The legislation and the lawsuits are “a simmering pot that is just beginning to boil over,” said John Henderson, a Lakewood attorney who co-founded Coloradans for Metro District Reform. 

That catalyst for the upheaval in metro districts is a 2021 law – Senate Bill 262 “Special District Transparency” – that required metro district boards to email or mail everyone in the district every time there was an election. 

“That literally rang the bell,” Henderson said. “Residents started recognizing there was something wrong. The only way to change course and get reform is to get residents on boards and that is happening.”

Henderson said he expects to see a doubling of residents serving on metro district boards long controlled by developers and their employees.

Wolfersberger last month filed a complaint with the Colorado Secretary of State’s Election Division, arguing that Husch Blackwell’s work with the Hoovers and the open records requests may qualify the law firm as a political action committee. If that’s true, Wolfersberger argued, Hursch Blackwell should be registered with the state and disclose its funding sources. 

“I believe district electors have a right to know whether organizations are spending time and resources attempting to influence the outcome of the district’s board election,” Wolfersberger wrote in his March 14 complaint to the state.

A staff response to Wolfersburger’s complaint on March 27 recommended that Chris Beall, the deputy secretary of state, dismiss the complaint, saying the district manager failed to provide enough facts showing the law firm accepted money for its services. 

Earlier this month, Beall rejected his staff’s recommendation, arguing that Wolfersberger’s allegations, if found to be true, “would support a factual and legal basis for finding a violation of campaign finance law by Husch Blackwell.” 

Beall also noted that board members of the Headwaters Metro District who voted to pay Husch Blackwell for filing those open records requests also could be held accountable for potential violations to campaign finance laws.

He directed the division to more closely investigate the complaint with a report due in early May. 

Meanwhile, the operators and managers of Granby Ranch, Andy and Jace Wirth, left the ski area in December.

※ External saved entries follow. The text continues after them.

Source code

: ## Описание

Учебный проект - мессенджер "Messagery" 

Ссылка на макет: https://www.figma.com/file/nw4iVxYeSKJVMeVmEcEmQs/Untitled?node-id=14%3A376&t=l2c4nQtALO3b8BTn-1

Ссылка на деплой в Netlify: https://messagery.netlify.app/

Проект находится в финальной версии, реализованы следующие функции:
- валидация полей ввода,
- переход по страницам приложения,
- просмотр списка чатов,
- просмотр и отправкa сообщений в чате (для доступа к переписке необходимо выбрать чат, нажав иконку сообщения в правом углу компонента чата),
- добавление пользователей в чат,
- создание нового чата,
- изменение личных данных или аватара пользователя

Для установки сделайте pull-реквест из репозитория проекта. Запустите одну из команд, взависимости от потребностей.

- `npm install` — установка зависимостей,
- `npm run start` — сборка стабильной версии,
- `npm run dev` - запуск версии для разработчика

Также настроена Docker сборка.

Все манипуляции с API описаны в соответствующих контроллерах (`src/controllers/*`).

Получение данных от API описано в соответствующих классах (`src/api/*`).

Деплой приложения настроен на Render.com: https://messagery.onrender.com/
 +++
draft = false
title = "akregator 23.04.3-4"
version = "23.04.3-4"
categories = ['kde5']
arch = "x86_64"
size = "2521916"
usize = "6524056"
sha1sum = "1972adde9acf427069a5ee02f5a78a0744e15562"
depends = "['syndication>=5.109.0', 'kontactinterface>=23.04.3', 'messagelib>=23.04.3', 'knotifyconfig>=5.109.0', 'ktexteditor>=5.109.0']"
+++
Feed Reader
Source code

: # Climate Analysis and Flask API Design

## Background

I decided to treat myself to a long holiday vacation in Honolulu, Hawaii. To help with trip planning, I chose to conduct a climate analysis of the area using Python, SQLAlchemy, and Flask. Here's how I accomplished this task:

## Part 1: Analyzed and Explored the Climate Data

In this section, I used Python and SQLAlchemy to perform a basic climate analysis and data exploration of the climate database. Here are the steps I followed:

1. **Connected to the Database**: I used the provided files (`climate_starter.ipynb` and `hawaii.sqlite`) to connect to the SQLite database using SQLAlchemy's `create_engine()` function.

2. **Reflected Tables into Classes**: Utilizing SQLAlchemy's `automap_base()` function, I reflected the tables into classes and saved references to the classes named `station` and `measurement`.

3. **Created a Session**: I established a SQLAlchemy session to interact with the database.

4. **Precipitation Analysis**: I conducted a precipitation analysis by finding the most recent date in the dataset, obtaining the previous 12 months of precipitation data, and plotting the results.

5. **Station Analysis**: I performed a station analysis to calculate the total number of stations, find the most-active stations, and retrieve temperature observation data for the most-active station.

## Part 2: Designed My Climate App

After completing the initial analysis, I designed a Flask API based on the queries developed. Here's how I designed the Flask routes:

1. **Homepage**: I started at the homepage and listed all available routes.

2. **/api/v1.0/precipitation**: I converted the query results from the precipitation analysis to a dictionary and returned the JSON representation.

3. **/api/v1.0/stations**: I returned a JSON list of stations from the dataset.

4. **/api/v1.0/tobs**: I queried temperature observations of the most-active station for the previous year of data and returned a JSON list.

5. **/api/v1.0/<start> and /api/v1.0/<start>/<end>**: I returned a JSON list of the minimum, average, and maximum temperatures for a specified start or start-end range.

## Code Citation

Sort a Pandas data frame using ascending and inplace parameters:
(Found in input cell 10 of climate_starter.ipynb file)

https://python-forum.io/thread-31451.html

Last April, after an investment of $4.5 million in the resort and a busy 2021-22 ski season, Jace Wirth credited “a fantastic new ownership group that are not only talented businessmen but also care deeply about the community.” Months later he was gone from Granby Ranch. 

Andy Wirth and his son took over management of the ski area in 2020 while it was in foreclosure with a mission to improve the skiing and golfing, increase visitation and revenues and shine the place up for a sale. 

“It was a really big lift and we are really proud of what we did there,” he said in a recent interview. 

When the Glarners bought Granby Ranch, the Wirths started developing long-term plans for growth. They left under “mutually agreeable circumstances,” Andy Wirth said. 

Andy Wirth and Miller in December 2021 announced plans for a $25 million, 125-student nonprofit ski academy at Ski Granby Ranch. They had a curriculum, architectural designs and a plan to offer local kids scholarships. 

Andy Wirth said the Bode Miller Ski Academy plan is still “very much alive,” and he expects to announce a new location for the school soon. But Granby Ranch, he said, “just didn’t seem like the best place for the long term.”

Wirth says there was no bad blood with the new owners, but admits there were challenges at Granby Ranch swirling through the Byzantine layers of metro districts on the property.  

“It should not have to be that complex. I didn’t think it needed to be that way,” said Wirth, who is now heading up Montana-based Peak Skis with Miller and a growing team of professional skiers.